Водочные талоны были, в отличие от продуктовых, отпечатаны на бумаге с подобием водяных знаков. Печать на талон ставили в местных жилуправлениях. Мой приятель, директор главного саратовского издательства «Коммунист», где печатались талоны, ныне покойный, сам крупный специалист в алкогольном деле, пригласил меня к себе в кабинет, запер дверь, огляделся и достал из ящика стола огромный, еще не разрезанный лист талонов, штук, наверное, на сто: «Бери! - шепотом сказал он. - Тсс… никому! - А печать? - Найди верного человека в ЖЭУ - поставит, но - тсс…» Через другого приятеля я вышел на бухгалтершу ЖЭУ, которая взялась проштамповать талоны за половину их. Вот было счастье!
<б.д.>
Есть особая притягательность во власти не первого, а второго лица. Все знают главного, ему видимо подчиняются, но твою, пусть неглавную, но большую власть знают лишь те, кому положено, а распространяется она на всех, в том числе и на тех, кто о ней не подозревает, о носителе же ее разве что слышал.

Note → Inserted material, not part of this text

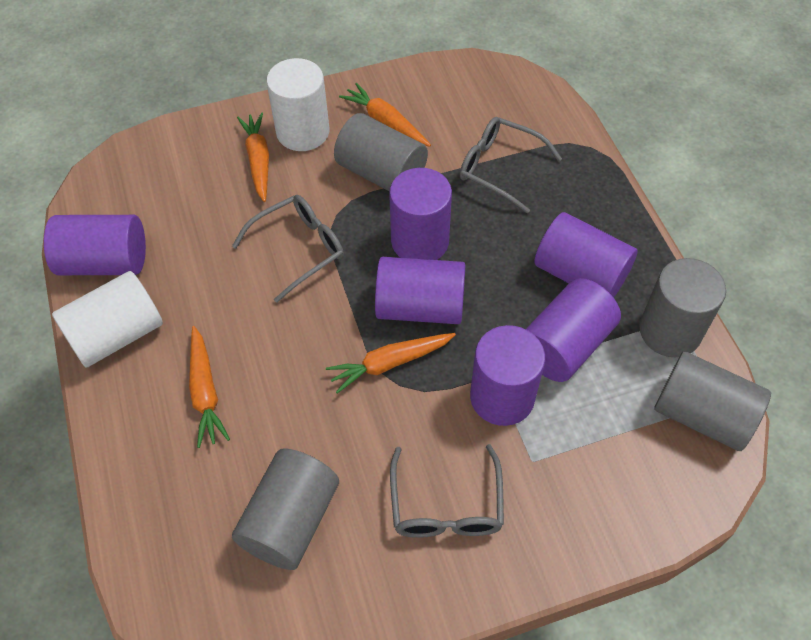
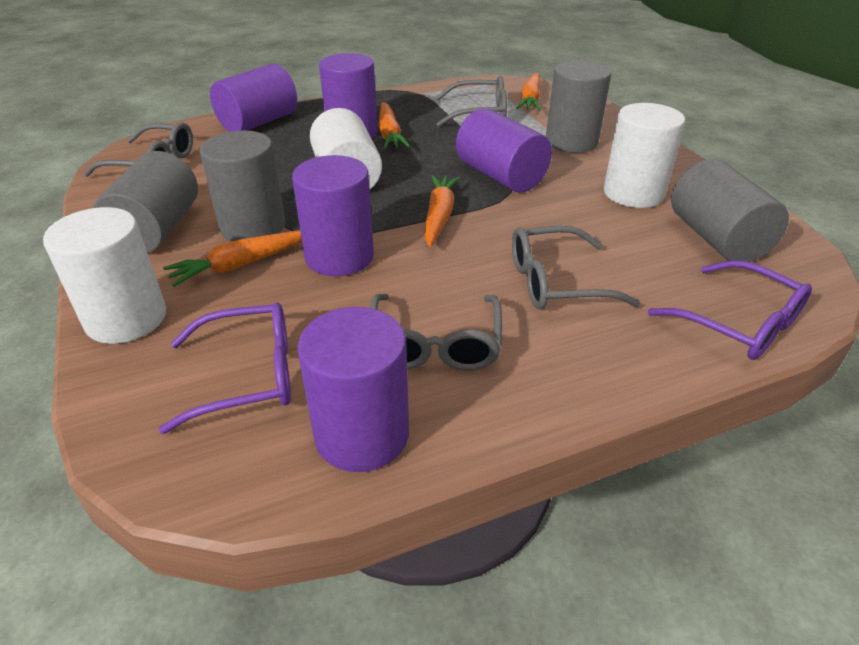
grey glasses: [232,195,344,303] [390,444,504,538] [460,117,562,213] = 3 -> [84,122,193,177] [370,294,502,371] [436,76,507,127] [512,226,640,309] = 4
purple cylinder: [44,215,146,275] [375,257,465,324] [389,168,452,260] [470,325,545,426] [526,278,621,382] [534,212,638,298] = 6 -> [210,64,297,132] [292,155,374,276] [297,307,409,472] [319,53,378,138] [456,108,552,193] = 5
purple glasses: none = 0 -> [158,302,291,434] [648,260,812,360] = 2
white cylinder: [52,271,163,367] [266,58,329,151] = 2 -> [43,207,166,344] [310,108,382,189] [604,103,685,208] = 3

Мне почему-то особо близки такие фигуры, как Джек Бёрден в романе «Вся королевская рать», самый близкий Хозяину человек, а ведь всего лишь что-то вроде пресс-секретаря, главное же, что его опасается остальная камарилья. Мне интереснее Том Хейген в «Крестном отце», чем центровой Майкл.
<2005>
Не могу привыкнуть к карикатурно-опереточной высоте фуражечных тулей в армии. Их вздернули при тогдашнем министре обороны Павле Грачеве, бывшем - если кто помнит - маленького роста. А коротышки всегда склонны к высоким каблучкам и повышенным головным уборам.
<2006>
У меня сохранилось немало из присылаемых когда-то в «Волгу» текстов, в основном, конечно, стихов. Тогда чохом называли в редакциях непрофессиональных поэтов графоманами. И не всегда справедливо.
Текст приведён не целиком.